**Descripción del ejercicio**
Busca en las filas siguientes cada línea que incluya la cadena "お手数ですが" y cópiala completa.

[Material de trabajo]

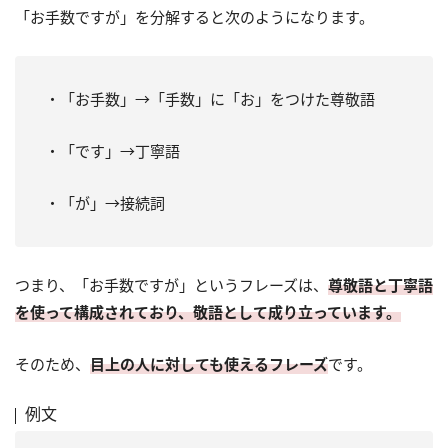
「お手数ですが」を分解すると次のようになります。
・「お手数」→「手数」に「お」をつけた尊敬語
・「です」→丁寧語
・「が」→接続詞
つまり、「お手数ですが」というフレーズは、
尊敬語と丁寧語
を使って構成されており、敬語として成り立っています。
そのため、
目上の人に対しても使えるフレーズ
です。
例文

[/Material de trabajo]

**Respuesta**
「お手数ですが」を分解すると次のようになります。
つまり、「お手数ですが」というフレーズは、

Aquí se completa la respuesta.